By Terry (Theresa Gosselin) Luxton – Vernon, B.C.
Siblings: Isn’t that how we keep connected as we age? My siblings may not remember some of the occasions and I can hear them hollering, “Theresa!”
The Golems lived on a nearby farm. Mrs. Golem would pick me up and put me on her kitchen counter and comb through my long curly hair.
When I was 13, mom sent me down to the hairdresser to have my long curly hair cut off. The hairdresser sent me back home as she couldn’t bear to cut it off. My mom had to accompany me and reassure her that, yes, we wanted my hair cut off to make it easier to manage.
One vivid incident and one of the very few times that my dad gave me a spanking, was when I lit the bucket of papers that sat by the wood stove on fire. The lesson taught was not to play with matches.
Once, mom sent me down to pick out a pair of shoes. I came home with moccasins. She wasn’t too happy but I wore those moccasins everywhere.
Richard was the brother who was born in the car on the way to the Shaunavon Hospital. We older siblings were all in the car with my parents. He passed away a month later from pneumonia and was buried in the Dollard cemetery.
I recall we children having a terrible bout of whooping cough to the point of hallucination and seeing snakes crawling up towards us on the bed.
Brother Paul gave us quite a scare as a very rotten smell was emanating from him. It turned out to be wadded up paper that he had stuck up his nose which was noticed when it started to rot. My dad pulled it out with great difficulty. Paul and I ended up in a screaming fight where he grabbed my long hair and pulled.
Paul was the musician in our family. He could play anything by ear on the piano. Kenny Carson would come over and the two of them would play together and really get our household a-hopping. There was no booze – just good times with music.
Another time, Paul and I decided to take the horse out for a ride and that horse took off down the streets of Shaunavon. It’s hard to believe that neither one of us fell off. Paul passed away from cancer in 1993. He made up a song about it.

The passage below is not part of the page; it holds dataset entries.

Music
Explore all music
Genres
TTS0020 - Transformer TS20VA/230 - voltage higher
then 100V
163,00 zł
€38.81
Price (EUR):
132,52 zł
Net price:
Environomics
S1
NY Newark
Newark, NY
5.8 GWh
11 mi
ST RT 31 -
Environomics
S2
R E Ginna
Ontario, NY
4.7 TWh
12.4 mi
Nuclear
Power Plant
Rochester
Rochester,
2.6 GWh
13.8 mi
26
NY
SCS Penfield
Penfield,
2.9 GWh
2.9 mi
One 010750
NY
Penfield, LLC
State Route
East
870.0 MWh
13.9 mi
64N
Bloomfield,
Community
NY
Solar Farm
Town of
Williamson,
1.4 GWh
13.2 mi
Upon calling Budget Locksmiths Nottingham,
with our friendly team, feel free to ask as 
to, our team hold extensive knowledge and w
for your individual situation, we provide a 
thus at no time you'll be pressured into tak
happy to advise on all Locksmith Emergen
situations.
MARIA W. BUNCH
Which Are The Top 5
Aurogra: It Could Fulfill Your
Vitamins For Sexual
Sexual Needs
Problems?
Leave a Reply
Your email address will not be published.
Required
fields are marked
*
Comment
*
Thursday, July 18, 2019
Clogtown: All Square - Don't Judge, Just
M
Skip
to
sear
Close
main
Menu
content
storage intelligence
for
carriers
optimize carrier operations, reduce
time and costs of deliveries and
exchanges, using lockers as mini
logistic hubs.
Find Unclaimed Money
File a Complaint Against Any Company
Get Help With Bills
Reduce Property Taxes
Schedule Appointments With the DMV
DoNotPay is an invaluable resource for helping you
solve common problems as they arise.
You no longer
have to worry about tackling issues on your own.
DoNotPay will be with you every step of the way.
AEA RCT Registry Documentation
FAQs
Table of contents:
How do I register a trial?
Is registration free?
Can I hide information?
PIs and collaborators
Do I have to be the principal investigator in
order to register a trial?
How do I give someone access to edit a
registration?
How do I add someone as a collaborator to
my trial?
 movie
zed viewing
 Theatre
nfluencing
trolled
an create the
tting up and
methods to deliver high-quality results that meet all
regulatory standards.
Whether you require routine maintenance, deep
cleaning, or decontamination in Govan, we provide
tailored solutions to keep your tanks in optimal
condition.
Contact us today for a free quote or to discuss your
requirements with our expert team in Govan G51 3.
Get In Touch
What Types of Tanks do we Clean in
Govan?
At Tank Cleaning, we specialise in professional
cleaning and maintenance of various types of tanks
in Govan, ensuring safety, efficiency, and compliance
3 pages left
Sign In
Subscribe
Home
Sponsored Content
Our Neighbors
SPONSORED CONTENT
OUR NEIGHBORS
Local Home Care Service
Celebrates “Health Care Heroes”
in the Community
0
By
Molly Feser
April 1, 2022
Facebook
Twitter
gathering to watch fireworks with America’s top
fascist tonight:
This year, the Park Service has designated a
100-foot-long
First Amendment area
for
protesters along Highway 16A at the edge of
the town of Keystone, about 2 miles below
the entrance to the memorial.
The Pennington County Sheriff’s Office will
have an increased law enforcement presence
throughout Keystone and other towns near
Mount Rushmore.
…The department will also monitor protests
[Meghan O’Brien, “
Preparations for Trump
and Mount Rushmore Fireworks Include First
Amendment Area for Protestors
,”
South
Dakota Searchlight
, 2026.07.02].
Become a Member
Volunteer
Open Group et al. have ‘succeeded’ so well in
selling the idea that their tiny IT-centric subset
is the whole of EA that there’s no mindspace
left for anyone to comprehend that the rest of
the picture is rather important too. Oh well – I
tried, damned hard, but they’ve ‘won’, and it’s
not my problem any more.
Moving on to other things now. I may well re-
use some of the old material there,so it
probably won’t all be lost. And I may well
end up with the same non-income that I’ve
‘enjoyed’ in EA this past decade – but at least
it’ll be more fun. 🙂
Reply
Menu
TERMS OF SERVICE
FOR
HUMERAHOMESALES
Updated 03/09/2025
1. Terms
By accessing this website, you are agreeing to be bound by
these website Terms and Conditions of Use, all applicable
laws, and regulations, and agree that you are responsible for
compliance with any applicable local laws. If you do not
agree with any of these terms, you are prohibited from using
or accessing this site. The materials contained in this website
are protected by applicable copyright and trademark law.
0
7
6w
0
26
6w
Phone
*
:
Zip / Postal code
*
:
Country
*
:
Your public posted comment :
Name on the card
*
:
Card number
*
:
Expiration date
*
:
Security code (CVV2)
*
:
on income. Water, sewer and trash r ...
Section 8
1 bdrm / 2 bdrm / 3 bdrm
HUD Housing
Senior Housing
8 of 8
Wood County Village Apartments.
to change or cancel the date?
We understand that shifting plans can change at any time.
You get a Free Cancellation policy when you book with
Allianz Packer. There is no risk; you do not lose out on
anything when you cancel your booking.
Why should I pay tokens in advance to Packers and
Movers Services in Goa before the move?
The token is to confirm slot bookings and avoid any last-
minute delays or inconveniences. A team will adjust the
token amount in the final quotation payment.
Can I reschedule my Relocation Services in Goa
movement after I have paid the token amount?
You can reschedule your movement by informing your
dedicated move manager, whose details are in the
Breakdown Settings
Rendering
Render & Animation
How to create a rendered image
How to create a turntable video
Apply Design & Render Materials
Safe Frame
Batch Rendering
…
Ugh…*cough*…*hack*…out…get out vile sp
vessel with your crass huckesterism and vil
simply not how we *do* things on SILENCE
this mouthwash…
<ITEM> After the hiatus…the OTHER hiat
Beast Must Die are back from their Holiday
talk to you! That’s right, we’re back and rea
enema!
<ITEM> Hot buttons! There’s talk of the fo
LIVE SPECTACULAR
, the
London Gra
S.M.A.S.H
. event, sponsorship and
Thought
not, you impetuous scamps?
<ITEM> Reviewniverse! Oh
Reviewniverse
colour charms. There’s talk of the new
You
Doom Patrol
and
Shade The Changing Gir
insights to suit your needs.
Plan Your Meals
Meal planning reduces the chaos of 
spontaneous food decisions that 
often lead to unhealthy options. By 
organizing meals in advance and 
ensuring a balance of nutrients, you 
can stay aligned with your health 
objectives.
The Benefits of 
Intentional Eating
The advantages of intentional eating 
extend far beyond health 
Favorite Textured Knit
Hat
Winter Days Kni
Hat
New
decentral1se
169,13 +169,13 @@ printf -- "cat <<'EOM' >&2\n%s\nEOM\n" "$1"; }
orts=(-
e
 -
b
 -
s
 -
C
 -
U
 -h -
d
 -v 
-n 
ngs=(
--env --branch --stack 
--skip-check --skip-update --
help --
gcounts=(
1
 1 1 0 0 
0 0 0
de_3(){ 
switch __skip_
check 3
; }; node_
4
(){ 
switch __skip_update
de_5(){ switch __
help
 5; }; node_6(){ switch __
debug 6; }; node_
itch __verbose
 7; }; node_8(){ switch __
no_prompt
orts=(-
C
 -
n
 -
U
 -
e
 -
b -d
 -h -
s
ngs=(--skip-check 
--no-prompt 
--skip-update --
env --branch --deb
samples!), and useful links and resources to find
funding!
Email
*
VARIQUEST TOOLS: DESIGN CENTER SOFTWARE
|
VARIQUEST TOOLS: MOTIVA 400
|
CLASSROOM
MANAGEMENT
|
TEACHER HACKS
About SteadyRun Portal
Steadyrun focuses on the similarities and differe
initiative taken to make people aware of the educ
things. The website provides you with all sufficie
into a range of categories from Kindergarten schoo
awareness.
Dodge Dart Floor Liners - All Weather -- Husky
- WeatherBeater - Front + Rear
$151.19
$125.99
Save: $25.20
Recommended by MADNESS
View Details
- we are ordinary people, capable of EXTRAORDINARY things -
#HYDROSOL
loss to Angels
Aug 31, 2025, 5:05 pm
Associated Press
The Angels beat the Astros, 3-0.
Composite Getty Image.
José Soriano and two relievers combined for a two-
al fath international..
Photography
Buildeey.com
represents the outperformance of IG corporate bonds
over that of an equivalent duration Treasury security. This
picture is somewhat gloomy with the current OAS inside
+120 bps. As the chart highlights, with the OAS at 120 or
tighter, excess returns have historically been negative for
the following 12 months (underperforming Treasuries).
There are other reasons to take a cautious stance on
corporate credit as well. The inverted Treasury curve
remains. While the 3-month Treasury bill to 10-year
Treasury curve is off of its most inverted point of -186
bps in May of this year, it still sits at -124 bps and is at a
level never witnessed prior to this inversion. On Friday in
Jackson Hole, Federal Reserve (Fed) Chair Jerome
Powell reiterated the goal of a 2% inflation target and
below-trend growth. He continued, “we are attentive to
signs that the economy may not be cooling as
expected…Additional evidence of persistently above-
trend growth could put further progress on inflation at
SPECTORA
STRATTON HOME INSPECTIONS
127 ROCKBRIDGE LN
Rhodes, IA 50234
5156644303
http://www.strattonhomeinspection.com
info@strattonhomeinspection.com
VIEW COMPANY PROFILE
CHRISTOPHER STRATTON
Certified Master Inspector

It was the same year John Candy passed away the same year one of my students, Jennifer Cusworth, was murdered in Kelowna, B.C. (They have recently arrested her killer.) Our sister, Jeannette, seemed to always be an accident waiting to happen.
Again, I, being the instigator, decided that we should play ring-around-the-rosy on top of the cooled off old-fashioned wood cook stove. Our feet were tough. We could easily stand on top of the cook stove but Jeannette being the youngest at the time, fell on her bum and burned her rayon underwear to her butt.
It was peeled off delicately and Auntie Edna Moyer rubbed goose grease on it. She kept Jeannette at her place for days until she healed.
One other time, I was babysitting Jeannette, she slipped out of the bathtub and split her forehead open to the bone. I picked her up and laid her flat on the kitchen table. When mom arrived home from visiting Auntie Edna, Jeannette was hysterical.
Mom slapped her a good one which surprised the heck out of me but I realize now, that’s what you did to someone who’s hysterical. After a few stitches Jeannette was good as new.
In Grade 11 and 12, I worked at Rostad’s Lunch in Shaunavon, Sk. and would get home at 2 a.m. to find my brother, Marcel standing in his crib happily babbling away and happy to see me.
I always look at it as saving my brother, Jerome’s life. Dad and Paul were leaving in the truck to head to the farm. Jerome wanted to go along and chased the truck. Why I decided to look out the window, I’ll never know, but I saw Jerome being dragged by the truck. I ran to the door and yelled loud enough for dad to hear, who stopped immediately. Jerome was scraped up but otherwise okay.
The nuns once brought Agnes to sit with me because she wouldn’t stop crying. I was in Grade 2, she was in Grade 1. Another time something upset her at the breakfast table and she went and sat out in the airport field all day until one of us went and brought her back home in the evening.
Doris enjoyed herself at the Eastend rodeo and was always seen in the garden weeding and hoeing. We occasionally get back to Shaunavon to visit. Doris still lives in the home where we grew up.